### TASK TO CARRY OUT
Tally the lines of the entries in which the string "Lisa" occurs, and say only how many.

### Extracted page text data
──────────────────────────────

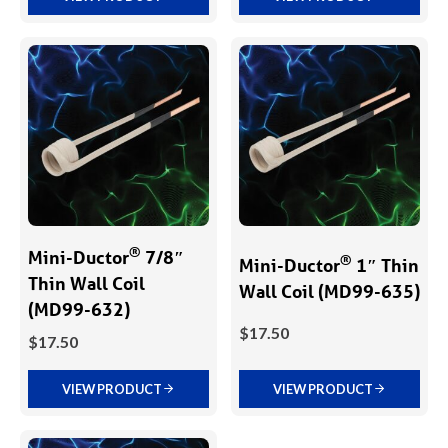
®
Mini-Ductor
7/8″
®
Mini-Ductor
1″ Thin
Thin Wall Coil
Wall Coil (MD99-635)
(MD99-632)
$
17.50
$
17.50
VIEW PRODUCT
VIEW PRODUCT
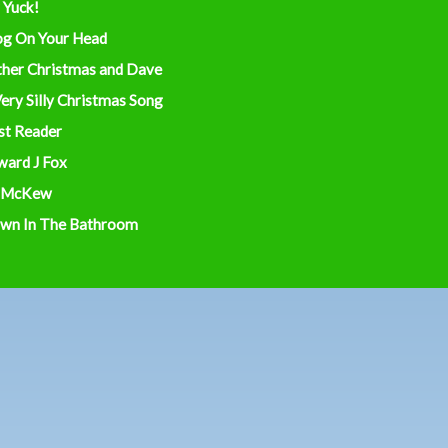
 Yuck!
og On Your Head
ther Christmas and Dave
ery Silly Christmas Song
st Reader
ward J Fox
 McKew
wn In The Bathroom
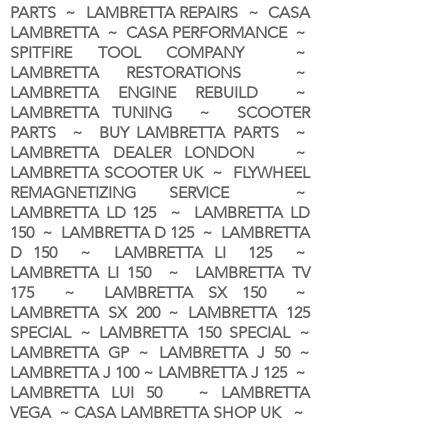
PARTS ~ LAMBRETTA REPAIRS ~ CASA
LAMBRETTA ~ CASA PERFORMANCE ~
SPITFIRE TOOL COMPANY ~
LAMBRETTA RESTORATIONS ~
LAMBRETTA ENGINE REBUILD ~
LAMBRETTA TUNING ~ SCOOTER
PARTS ~ BUY LAMBRETTA PARTS ~
LAMBRETTA DEALER LONDON
~
LAMBRETTA SCOOTER UK ~ FLYWHEEL
REMAGNETIZING SERVICE ~
LAMBRETTA LD 125 ~ LAMBRETTA LD
150 ~ LAMBRETTA D 125 ~ LAMBRETTA
D 150 ~ LAMBRETTA LI 125 ~
LAMBRETTA LI 150 ~ LAMBRETTA TV
175 ~ LAMBRETTA SX 150 ~
LAMBRETTA SX 200 ~ LAMBRETTA 125
SPECIAL ~ LAMBRETTA 150 SPECIAL ~
LAMBRETTA GP ~ LAMBRETTA J 50 ~
LAMBRETTA J 100 ~ LAMBRETTA J 125 ~
LAMBRETTA LUI 50 ~ LAMBRETTA
VEGA ~ CASA LAMBRETTA SHOP UK ~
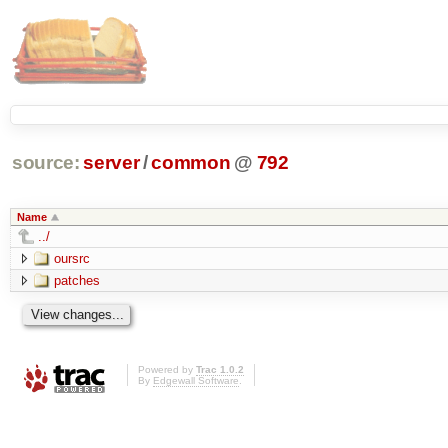
source:
server
/
common
@
792
Name
../
oursrc
patches
Powered by
Trac 1.0.2
By
Edgewall Software
.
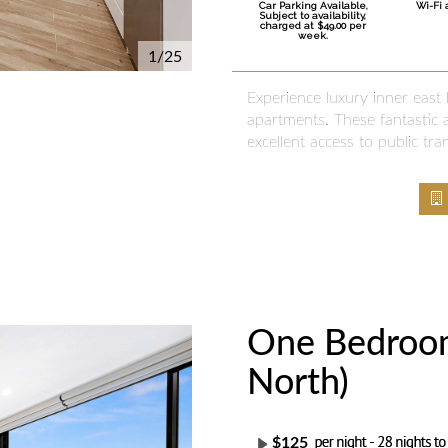
Car Parking Available,
Wi-Fi 
Subject to availability,
charged at $49.00 per
week.
1/25
Experience luxury inner east
apartments. These fantastic a
excellent access to public tra
One Bedroom
Next
North)
$125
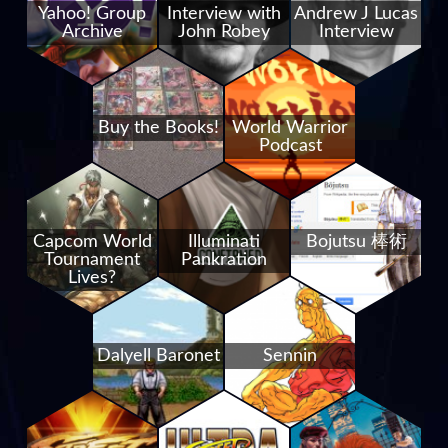
Yahoo! Group
Interview with
Andrew J Lucas
Archive
John Robey
Interview
Buy the Books!
World Warrior
Podcast
Capcom World
Illuminati
Bojutsu 棒術
Tournament
Pankration
Lives?
Dalyell Baronet
Sennin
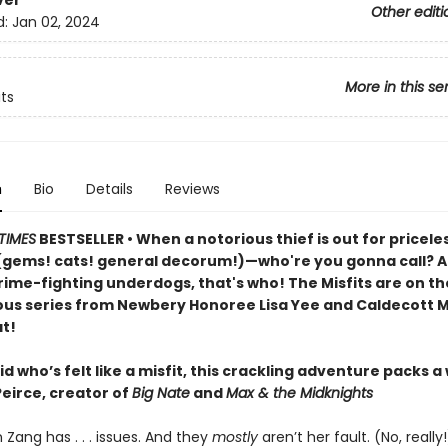
ver
Other editi
d:
Jan 02, 2024
More in this se
its
n
Bio
Details
Reviews
TIMES
BESTSELLER • When a notorious thief is out for pricele
(gems! cats! general decorum!)—who're you gonna call? An
rime-fighting underdogs, that's who! The Misfits are on th
rious series from Newbery Honoree Lisa Yee and Caldecott M
t!
id who’s felt like a misfit, this crackling adventure packs a
Peirce, creator of
Big Nate
and
Max & the Midknights
 Zang has . . . issues. And they
mostly
aren’t her fault. (No, reall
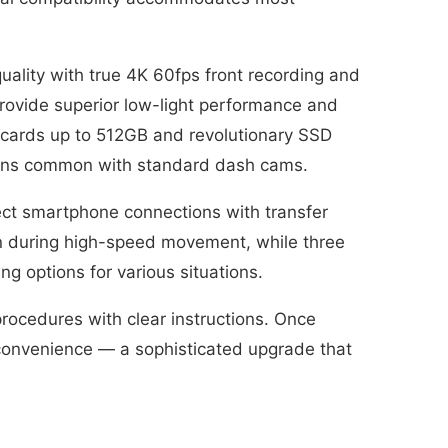
ality with true 4K 60fps front recording and
rovide superior low-light performance and
 cards up to 512GB and revolutionary SSD
ncerns common with standard dash cams.
rect smartphone connections with transfer
n during high-speed movement, while three
g options for various situations.
rocedures with clear instructions. Once
r convenience — a sophisticated upgrade that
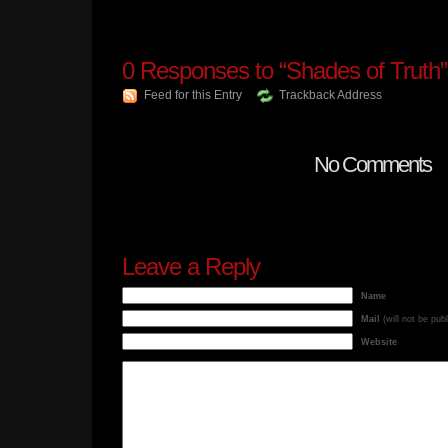
0
Responses to “Shades of Truth”
Feed for this Entry
Trackback Address
No Comments
Leave a Reply
Name
Mail
(will not be pub
Website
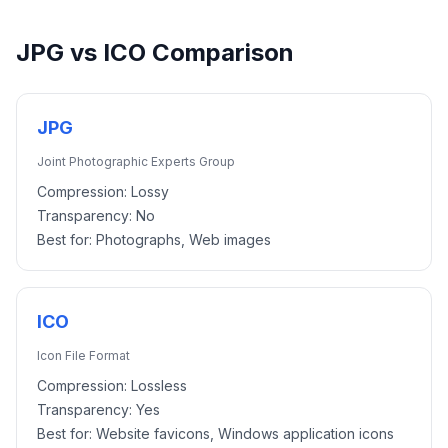
JPG
vs
ICO
Comparison
JPG
Joint Photographic Experts Group
Compression:
Lossy
Transparency:
No
Best for:
Photographs, Web images
ICO
Icon File Format
Compression:
Lossless
Transparency:
Yes
Best for:
Website favicons, Windows application icons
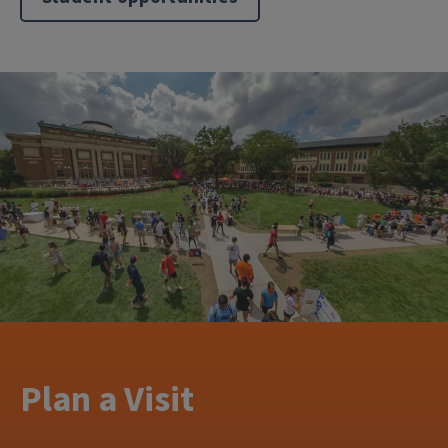
Plan a Visit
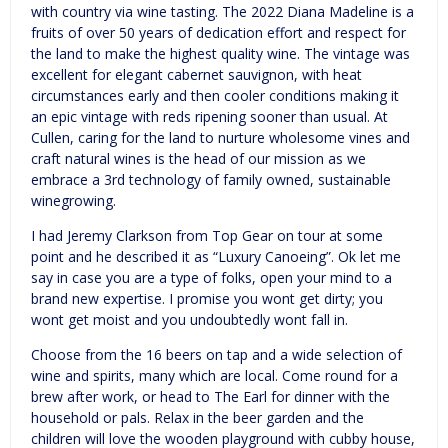
with country via wine tasting. The 2022 Diana Madeline is a
fruits of over 50 years of dedication effort and respect for
the land to make the highest quality wine. The vintage was
excellent for elegant cabernet sauvignon, with heat
circumstances early and then cooler conditions making it
an epic vintage with reds ripening sooner than usual. At
Cullen, caring for the land to nurture wholesome vines and
craft natural wines is the head of our mission as we
embrace a 3rd technology of family owned, sustainable
winegrowing.
I had Jeremy Clarkson from Top Gear on tour at some
point and he described it as “Luxury Canoeing”. Ok let me
say in case you are a type of folks, open your mind to a
brand new expertise. I promise you wont get dirty; you
wont get moist and you undoubtedly wont fall in.
Choose from the 16 beers on tap and a wide selection of
wine and spirits, many which are local. Come round for a
brew after work, or head to The Earl for dinner with the
household or pals. Relax in the beer garden and the
children will love the wooden playground with cubby house,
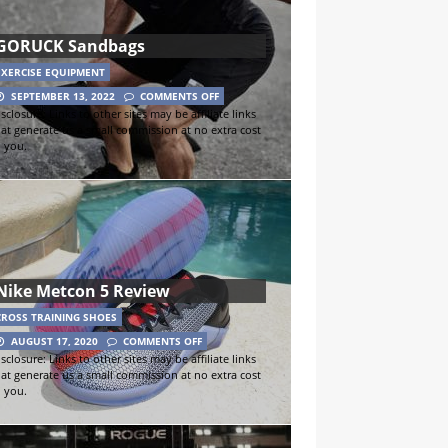
GORUCK Sandbags
EXERCISE EQUIPMENT
SEPTEMBER 13, 2022
COMMENTS OFF
sclosure: Links to other sites may be affiliate links
hat generate us a small commission at no extra cost
o you.
Nike Metcon 5 Review
CROSS TRAINING SHOES
AUGUST 17, 2020
COMMENTS OFF
sclosure: Links to other sites may be affiliate links
hat generate us a small commission at no extra cost
o you.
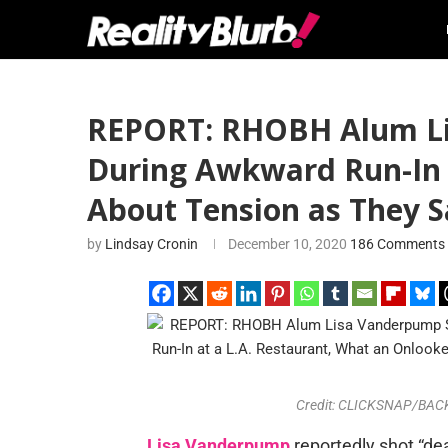
REPORT: RHOBH Alum Lis
During Awkward Run-In a
About Tension as They S
by
Lindsay Cronin
December 10, 2020
186 Comments
Credit: CLICKSNAP/BACKG
Lisa Vanderpump
reportedly shot “de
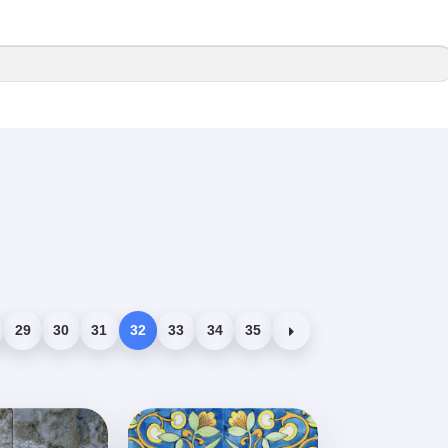
29
30
31
32
33
34
35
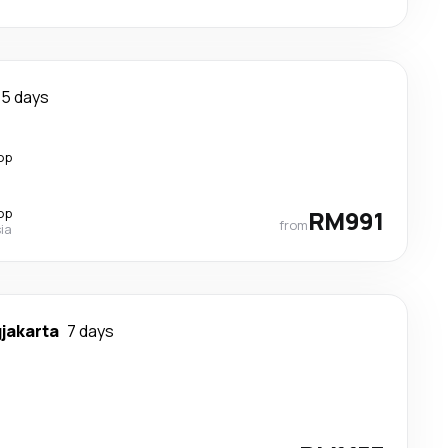
5 days
op
op
RM991
from
ia
jakarta
7 days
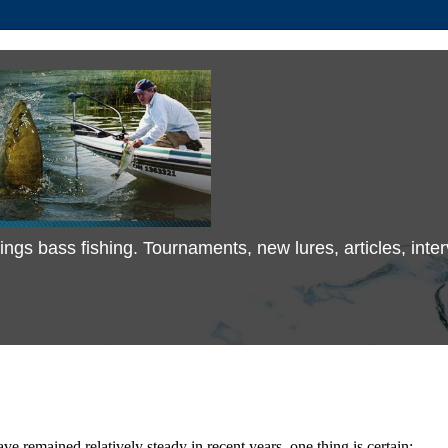
 things bass fishing. Tournaments, new lures, articles, in
e remained relatively steady in recent years, one thing is certain;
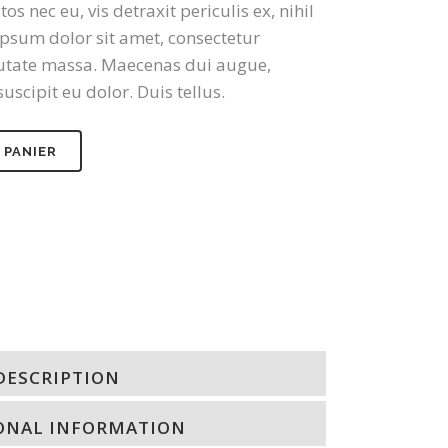
nec eu, vis detraxit periculis ex, nihil
psum dolor sit amet, consectetur
lputate massa. Maecenas dui augue,
uscipit eu dolor. Duis tellus.
 PANIER
DESCRIPTION
ONAL INFORMATION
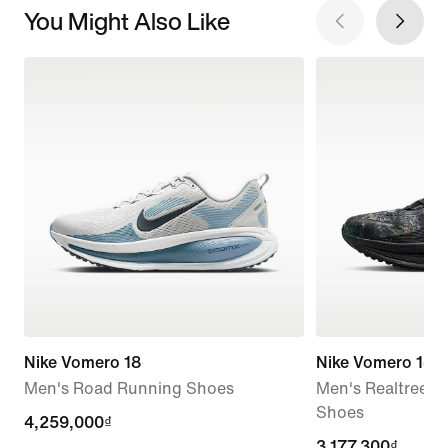
You Might Also Like
Nike Vomero 18
Nike Vomero 18
Men's Road Running Shoes
Men's Realtree®
Shoes
4,259,000₫
4,259,000₫
current
3,177,300₫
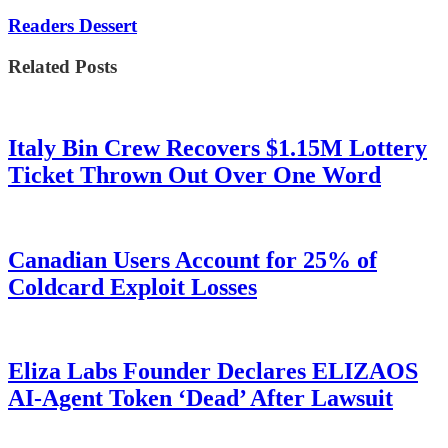
Readers Dessert
Related Posts
Italy Bin Crew Recovers $1.15M Lottery
Ticket Thrown Out Over One Word
Canadian Users Account for 25% of
Coldcard Exploit Losses
Eliza Labs Founder Declares ELIZAOS
AI-Agent Token ‘Dead’ After Lawsuit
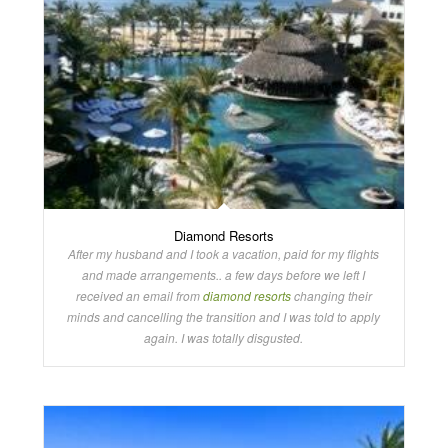
Diamond Resorts
After my husband and I took a vacation, paid for my flights
and made arrangements.. a few days before we left I
received an email from
diamond resorts
changing their
minds and cancelling the transition and I was told to apply
again. I was totally disgusted.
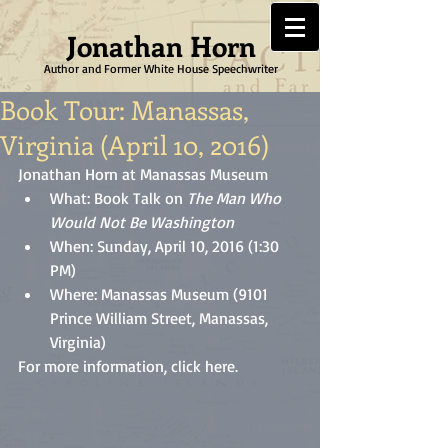
Jonathan Horn
Author and Former White House Speechwriter
Book Tour: Manassas,
Virginia (April 10, 2016)
Jonathan Horn at Manassas Museum 
What: Book Talk on 
The Man Who 
Would Not Be Washington
When: Sunday, April 10, 2016 (1:30 
PM)  
Where: Manassas Museum (9101 
Prince William Street, Manassas, 
Virginia) 
For more information, click 
here
.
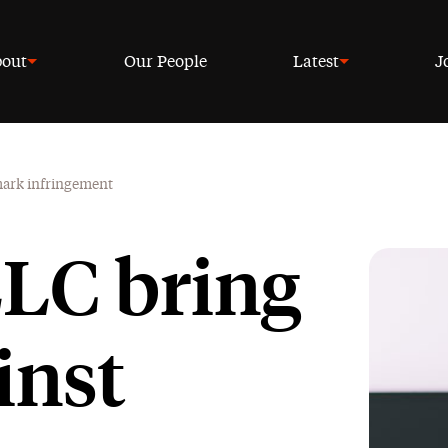
out
Our People
Latest
J
emark infringement
LC bring
inst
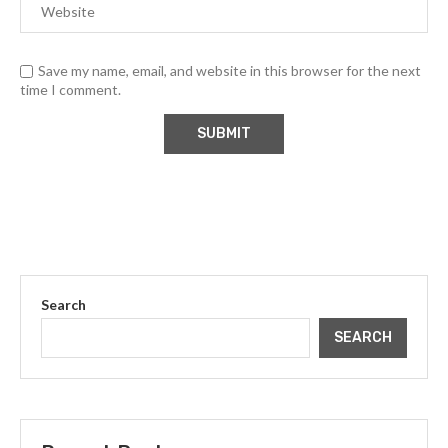
Save my name, email, and website in this browser for the next
time I comment.
Search
SEARCH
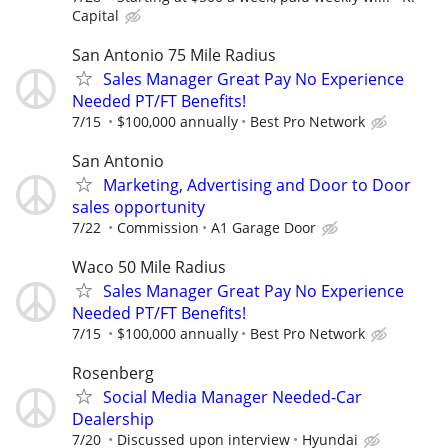
Capital
San Antonio 75 Mile Radius
Sales Manager Great Pay No Experience
Needed PT/FT Benefits!
7/15
$100,000 annually
Best Pro Network
San Antonio
Marketing, Advertising and Door to Door
sales opportunity
7/22
Commission
A1 Garage Door
Waco 50 Mile Radius
Sales Manager Great Pay No Experience
Needed PT/FT Benefits!
7/15
$100,000 annually
Best Pro Network
Rosenberg
Social Media Manager Needed-Car
Dealership
7/20
Discussed upon interview
Hyundai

──────────────────────────────

### OUTPUT
2